Description of the task> All that should appear is the run of lines from the one containing "There are several" through the end of the records, each repeated exactly.

Data shown>
====================

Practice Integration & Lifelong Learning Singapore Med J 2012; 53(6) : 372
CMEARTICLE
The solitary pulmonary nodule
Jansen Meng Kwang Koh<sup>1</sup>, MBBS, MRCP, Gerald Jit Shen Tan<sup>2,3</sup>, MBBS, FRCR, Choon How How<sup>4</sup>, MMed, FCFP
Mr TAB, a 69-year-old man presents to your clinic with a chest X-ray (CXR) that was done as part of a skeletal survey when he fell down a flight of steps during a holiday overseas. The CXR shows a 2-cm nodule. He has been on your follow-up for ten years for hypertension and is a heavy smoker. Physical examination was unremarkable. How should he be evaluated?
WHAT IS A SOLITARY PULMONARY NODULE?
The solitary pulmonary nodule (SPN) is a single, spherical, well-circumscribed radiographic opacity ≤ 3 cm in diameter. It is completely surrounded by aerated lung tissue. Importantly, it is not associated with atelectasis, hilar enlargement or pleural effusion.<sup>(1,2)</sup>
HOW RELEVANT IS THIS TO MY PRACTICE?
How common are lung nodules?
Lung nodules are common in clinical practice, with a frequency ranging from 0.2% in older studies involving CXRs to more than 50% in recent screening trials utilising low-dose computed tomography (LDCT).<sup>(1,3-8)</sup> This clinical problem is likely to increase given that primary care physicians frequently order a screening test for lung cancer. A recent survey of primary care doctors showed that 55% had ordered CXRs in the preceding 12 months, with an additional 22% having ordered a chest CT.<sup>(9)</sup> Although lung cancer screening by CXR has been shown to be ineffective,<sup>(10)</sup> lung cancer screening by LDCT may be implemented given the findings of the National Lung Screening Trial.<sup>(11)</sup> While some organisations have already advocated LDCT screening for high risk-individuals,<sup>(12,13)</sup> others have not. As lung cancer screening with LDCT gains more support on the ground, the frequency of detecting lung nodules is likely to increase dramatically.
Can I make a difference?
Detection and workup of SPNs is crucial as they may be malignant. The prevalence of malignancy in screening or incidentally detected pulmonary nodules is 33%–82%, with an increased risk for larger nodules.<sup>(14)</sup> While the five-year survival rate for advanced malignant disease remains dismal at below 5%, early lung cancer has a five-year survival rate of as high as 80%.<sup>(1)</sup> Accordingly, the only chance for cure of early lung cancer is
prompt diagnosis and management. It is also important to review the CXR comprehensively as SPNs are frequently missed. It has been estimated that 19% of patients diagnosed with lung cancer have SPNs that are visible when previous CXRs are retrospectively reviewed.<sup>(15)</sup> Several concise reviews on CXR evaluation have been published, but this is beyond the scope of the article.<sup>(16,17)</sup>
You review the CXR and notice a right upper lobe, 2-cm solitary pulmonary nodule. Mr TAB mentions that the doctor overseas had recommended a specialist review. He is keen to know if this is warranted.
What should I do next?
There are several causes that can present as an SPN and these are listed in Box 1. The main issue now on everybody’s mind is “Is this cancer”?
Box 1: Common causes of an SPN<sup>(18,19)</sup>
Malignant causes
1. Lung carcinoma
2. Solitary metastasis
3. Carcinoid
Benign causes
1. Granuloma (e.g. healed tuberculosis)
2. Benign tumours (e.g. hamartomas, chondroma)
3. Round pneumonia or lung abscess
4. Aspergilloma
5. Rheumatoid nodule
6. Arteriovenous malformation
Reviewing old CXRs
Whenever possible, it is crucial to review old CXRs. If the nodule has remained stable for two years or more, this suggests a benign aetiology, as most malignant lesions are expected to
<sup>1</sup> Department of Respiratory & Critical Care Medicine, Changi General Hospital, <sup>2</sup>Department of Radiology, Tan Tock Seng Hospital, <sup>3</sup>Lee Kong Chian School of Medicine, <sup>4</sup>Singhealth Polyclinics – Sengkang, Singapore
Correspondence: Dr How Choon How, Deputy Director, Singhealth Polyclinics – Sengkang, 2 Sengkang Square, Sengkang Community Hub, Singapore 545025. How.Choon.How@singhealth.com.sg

====================

Written answer>
There are several causes that can present as an SPN and these are listed in Box 1. The main issue now on everybody’s mind is “Is this cancer”?
Box 1: Common causes of an SPN<sup>(18,19)</sup>
Malignant causes
1. Lung carcinoma
2. Solitary metastasis
3. Carcinoid
Benign causes
1. Granuloma (e.g. healed tuberculosis)
2. Benign tumours (e.g. hamartomas, chondroma)
3. Round pneumonia or lung abscess
4. Aspergilloma
5. Rheumatoid nodule
6. Arteriovenous malformation
Reviewing old CXRs
Whenever possible, it is crucial to review old CXRs. If the nodule has remained stable for two years or more, this suggests a benign aetiology, as most malignant lesions are expected to
<sup>1</sup> Department of Respiratory & Critical Care Medicine, Changi General Hospital, <sup>2</sup>Department of Radiology, Tan Tock Seng Hospital, <sup>3</sup>Lee Kong Chian School of Medicine, <sup>4</sup>Singhealth Polyclinics – Sengkang, Singapore
Correspondence: Dr How Choon How, Deputy Director, Singhealth Polyclinics – Sengkang, 2 Sengkang Square, Sengkang Community Hub, Singapore 545025. How.Choon.How@singhealth.com.sg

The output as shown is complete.